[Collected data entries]

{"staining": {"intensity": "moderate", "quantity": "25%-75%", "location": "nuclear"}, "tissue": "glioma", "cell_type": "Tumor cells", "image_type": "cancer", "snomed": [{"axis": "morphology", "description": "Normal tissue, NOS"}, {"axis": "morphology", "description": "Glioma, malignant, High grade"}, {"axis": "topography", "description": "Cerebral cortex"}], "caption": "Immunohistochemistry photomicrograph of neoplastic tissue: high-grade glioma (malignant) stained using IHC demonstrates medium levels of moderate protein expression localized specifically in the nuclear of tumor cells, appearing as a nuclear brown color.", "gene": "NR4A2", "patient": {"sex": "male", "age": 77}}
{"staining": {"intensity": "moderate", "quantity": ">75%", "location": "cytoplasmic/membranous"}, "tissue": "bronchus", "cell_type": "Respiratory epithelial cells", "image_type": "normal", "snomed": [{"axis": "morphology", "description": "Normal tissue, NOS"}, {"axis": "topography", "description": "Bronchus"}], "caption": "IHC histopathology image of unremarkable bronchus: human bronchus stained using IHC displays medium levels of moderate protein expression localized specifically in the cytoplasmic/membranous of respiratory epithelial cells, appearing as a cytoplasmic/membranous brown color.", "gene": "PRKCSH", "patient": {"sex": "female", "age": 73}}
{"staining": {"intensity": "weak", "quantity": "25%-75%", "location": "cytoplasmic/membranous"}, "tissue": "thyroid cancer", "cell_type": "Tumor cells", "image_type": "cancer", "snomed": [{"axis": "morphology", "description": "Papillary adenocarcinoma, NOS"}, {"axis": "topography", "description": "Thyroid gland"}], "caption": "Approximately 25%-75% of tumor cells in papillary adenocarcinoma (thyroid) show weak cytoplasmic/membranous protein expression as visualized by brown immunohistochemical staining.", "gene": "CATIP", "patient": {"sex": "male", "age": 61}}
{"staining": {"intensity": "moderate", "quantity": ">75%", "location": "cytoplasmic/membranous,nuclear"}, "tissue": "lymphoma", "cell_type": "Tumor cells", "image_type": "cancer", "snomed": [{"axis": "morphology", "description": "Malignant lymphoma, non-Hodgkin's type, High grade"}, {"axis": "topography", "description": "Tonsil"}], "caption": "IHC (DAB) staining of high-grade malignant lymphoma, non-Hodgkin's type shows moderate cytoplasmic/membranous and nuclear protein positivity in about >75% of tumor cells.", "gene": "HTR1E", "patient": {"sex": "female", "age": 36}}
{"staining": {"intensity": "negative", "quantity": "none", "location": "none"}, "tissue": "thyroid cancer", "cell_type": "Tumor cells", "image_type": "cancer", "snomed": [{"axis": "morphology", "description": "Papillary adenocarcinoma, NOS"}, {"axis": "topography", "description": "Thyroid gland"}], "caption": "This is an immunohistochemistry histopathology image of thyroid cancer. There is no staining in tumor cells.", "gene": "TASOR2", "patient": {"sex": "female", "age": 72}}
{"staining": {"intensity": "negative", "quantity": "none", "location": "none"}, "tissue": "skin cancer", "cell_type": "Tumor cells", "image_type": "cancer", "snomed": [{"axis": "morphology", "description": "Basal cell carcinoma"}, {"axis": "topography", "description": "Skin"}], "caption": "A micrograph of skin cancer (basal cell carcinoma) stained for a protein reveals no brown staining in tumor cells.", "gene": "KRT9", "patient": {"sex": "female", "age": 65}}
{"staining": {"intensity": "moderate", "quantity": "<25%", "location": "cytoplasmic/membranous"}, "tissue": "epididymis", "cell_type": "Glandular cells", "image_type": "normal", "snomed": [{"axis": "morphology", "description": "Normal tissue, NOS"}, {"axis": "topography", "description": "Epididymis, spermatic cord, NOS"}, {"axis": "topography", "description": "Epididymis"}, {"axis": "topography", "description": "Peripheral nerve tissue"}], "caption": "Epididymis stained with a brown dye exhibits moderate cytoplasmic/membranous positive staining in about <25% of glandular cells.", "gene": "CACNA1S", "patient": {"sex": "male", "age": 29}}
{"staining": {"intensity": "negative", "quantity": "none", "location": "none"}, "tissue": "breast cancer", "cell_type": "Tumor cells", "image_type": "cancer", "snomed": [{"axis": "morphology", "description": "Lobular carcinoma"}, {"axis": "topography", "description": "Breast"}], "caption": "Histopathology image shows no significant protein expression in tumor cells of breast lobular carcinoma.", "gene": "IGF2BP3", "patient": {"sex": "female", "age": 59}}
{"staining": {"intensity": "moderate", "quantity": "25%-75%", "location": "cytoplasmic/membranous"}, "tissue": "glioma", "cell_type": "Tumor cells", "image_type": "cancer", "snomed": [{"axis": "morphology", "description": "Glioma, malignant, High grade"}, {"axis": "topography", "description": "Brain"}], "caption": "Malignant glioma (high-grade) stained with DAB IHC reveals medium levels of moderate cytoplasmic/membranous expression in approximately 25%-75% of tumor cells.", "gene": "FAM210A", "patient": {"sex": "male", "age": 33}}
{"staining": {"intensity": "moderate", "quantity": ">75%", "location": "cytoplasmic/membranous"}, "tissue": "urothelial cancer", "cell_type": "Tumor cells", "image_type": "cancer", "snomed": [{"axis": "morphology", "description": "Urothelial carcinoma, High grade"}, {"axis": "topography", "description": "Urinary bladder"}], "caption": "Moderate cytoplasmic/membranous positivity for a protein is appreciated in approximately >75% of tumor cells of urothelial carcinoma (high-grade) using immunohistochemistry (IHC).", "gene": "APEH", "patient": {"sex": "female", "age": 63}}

§ **PROBLEM DETAILS**: A verbatim transcription of all the entries above is required.

§ **RESULT**:
{"staining": {"intensity": "moderate", "quantity": "25%-75%", "location": "nuclear"}, "tissue": "glioma", "cell_type": "Tumor cells", "image_type": "cancer", "snomed": [{"axis": "morphology", "description": "Normal tissue, NOS"}, {"axis": "morphology", "description": "Glioma, malignant, High grade"}, {"axis": "topography", "description": "Cerebral cortex"}], "caption": "Immunohistochemistry photomicrograph of neoplastic tissue: high-grade glioma (malignant) stained using IHC demonstrates medium levels of moderate protein expression localized specifically in the nuclear of tumor cells, appearing as a nuclear brown color.", "gene": "NR4A2", "patient": {"sex": "male", "age": 77}}
{"staining": {"intensity": "moderate", "quantity": ">75%", "location": "cytoplasmic/membranous"}, "tissue": "bronchus", "cell_type": "Respiratory epithelial cells", "image_type": "normal", "snomed": [{"axis": "morphology", "description": "Normal tissue, NOS"}, {"axis": "topography", "description": "Bronchus"}], "caption": "IHC histopathology image of unremarkable bronchus: human bronchus stained using IHC displays medium levels of moderate protein expression localized specifically in the cytoplasmic/membranous of respiratory epithelial cells, appearing as a cytoplasmic/membranous brown color.", "gene": "PRKCSH", "patient": {"sex": "female", "age": 73}}
{"staining": {"intensity": "weak", "quantity": "25%-75%", "location": "cytoplasmic/membranous"}, "tissue": "thyroid cancer", "cell_type": "Tumor cells", "image_type": "cancer", "snomed": [{"axis": "morphology", "description": "Papillary adenocarcinoma, NOS"}, {"axis": "topography", "description": "Thyroid gland"}], "caption": "Approximately 25%-75% of tumor cells in papillary adenocarcinoma (thyroid) show weak cytoplasmic/membranous protein expression as visualized by brown immunohistochemical staining.", "gene": "CATIP", "patient": {"sex": "male", "age": 61}}
{"staining": {"intensity": "moderate", "quantity": ">75%", "location": "cytoplasmic/membranous,nuclear"}, "tissue": "lymphoma", "cell_type": "Tumor cells", "image_type": "cancer", "snomed": [{"axis": "morphology", "description": "Malignant lymphoma, non-Hodgkin's type, High grade"}, {"axis": "topography", "description": "Tonsil"}], "caption": "IHC (DAB) staining of high-grade malignant lymphoma, non-Hodgkin's type shows moderate cytoplasmic/membranous and nuclear protein positivity in about >75% of tumor cells.", "gene": "HTR1E", "patient": {"sex": "female", "age": 36}}
{"staining": {"intensity": "negative", "quantity": "none", "location": "none"}, "tissue": "thyroid cancer", "cell_type": "Tumor cells", "image_type": "cancer", "snomed": [{"axis": "morphology", "description": "Papillary adenocarcinoma, NOS"}, {"axis": "topography", "description": "Thyroid gland"}], "caption": "This is an immunohistochemistry histopathology image of thyroid cancer. There is no staining in tumor cells.", "gene": "TASOR2", "patient": {"sex": "female", "age": 72}}
{"staining": {"intensity": "negative", "quantity": "none", "location": "none"}, "tissue": "skin cancer", "cell_type": "Tumor cells", "image_type": "cancer", "snomed": [{"axis": "morphology", "description": "Basal cell carcinoma"}, {"axis": "topography", "description": "Skin"}], "caption": "A micrograph of skin cancer (basal cell carcinoma) stained for a protein reveals no brown staining in tumor cells.", "gene": "KRT9", "patient": {"sex": "female", "age": 65}}
{"staining": {"intensity": "moderate", "quantity": "<25%", "location": "cytoplasmic/membranous"}, "tissue": "epididymis", "cell_type": "Glandular cells", "image_type": "normal", "snomed": [{"axis": "morphology", "description": "Normal tissue, NOS"}, {"axis": "topography", "description": "Epididymis, spermatic cord, NOS"}, {"axis": "topography", "description": "Epididymis"}, {"axis": "topography", "description": "Peripheral nerve tissue"}], "caption": "Epididymis stained with a brown dye exhibits moderate cytoplasmic/membranous positive staining in about <25% of glandular cells.", "gene": "CACNA1S", "patient": {"sex": "male", "age": 29}}
{"staining": {"intensity": "negative", "quantity": "none", "location": "none"}, "tissue": "breast cancer", "cell_type": "Tumor cells", "image_type": "cancer", "snomed": [{"axis": "morphology", "description": "Lobular carcinoma"}, {"axis": "topography", "description": "Breast"}], "caption": "Histopathology image shows no significant protein expression in tumor cells of breast lobular carcinoma.", "gene": "IGF2BP3", "patient": {"sex": "female", "age": 59}}
{"staining": {"intensity": "moderate", "quantity": "25%-75%", "location": "cytoplasmic/membranous"}, "tissue": "glioma", "cell_type": "Tumor cells", "image_type": "cancer", "snomed": [{"axis": "morphology", "description": "Glioma, malignant, High grade"}, {"axis": "topography", "description": "Brain"}], "caption": "Malignant glioma (high-grade) stained with DAB IHC reveals medium levels of moderate cytoplasmic/membranous expression in approximately 25%-75% of tumor cells.", "gene": "FAM210A", "patient": {"sex": "male", "age": 33}}
{"staining": {"intensity": "moderate", "quantity": ">75%", "location": "cytoplasmic/membranous"}, "tissue": "urothelial cancer", "cell_type": "Tumor cells", "image_type": "cancer", "snomed": [{"axis": "morphology", "description": "Urothelial carcinoma, High grade"}, {"axis": "topography", "description": "Urinary bladder"}], "caption": "Moderate cytoplasmic/membranous positivity for a protein is appreciated in approximately >75% of tumor cells of urothelial carcinoma (high-grade) using immunohistochemistry (IHC).", "gene": "APEH", "patient": {"sex": "female", "age": 63}}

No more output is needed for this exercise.